> [Excerpted records]:
========

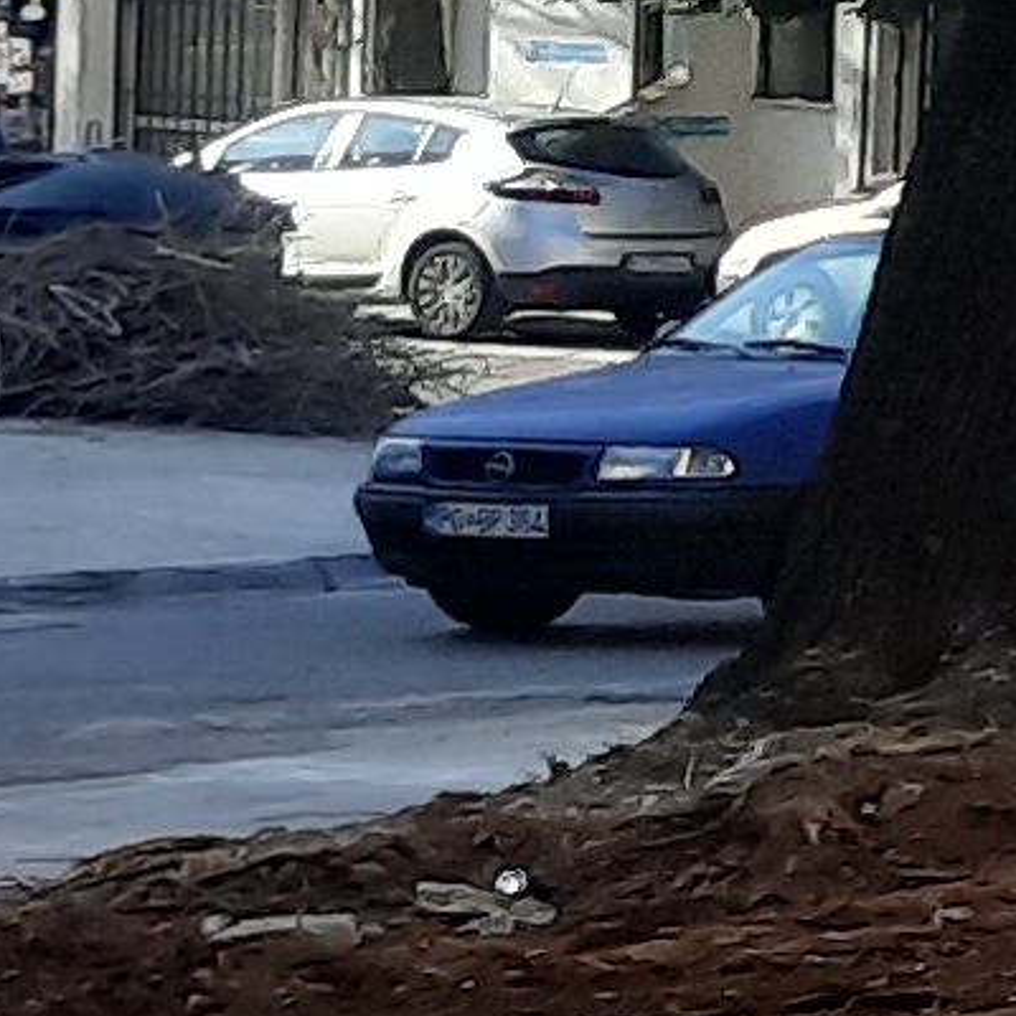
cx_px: 3967
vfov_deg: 7.9
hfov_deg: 6.5
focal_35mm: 221
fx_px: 7339
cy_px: -20
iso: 32
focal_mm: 4.6
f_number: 2
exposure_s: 1/716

========

> [Exercise brief]: Set down every entry above again exactly, dropping each picture.

> [Task solution]:
cx_px: 3967
vfov_deg: 7.9
hfov_deg: 6.5
focal_35mm: 221
fx_px: 7339
cy_px: -20
iso: 32
focal_mm: 4.6
f_number: 2
exposure_s: 1/716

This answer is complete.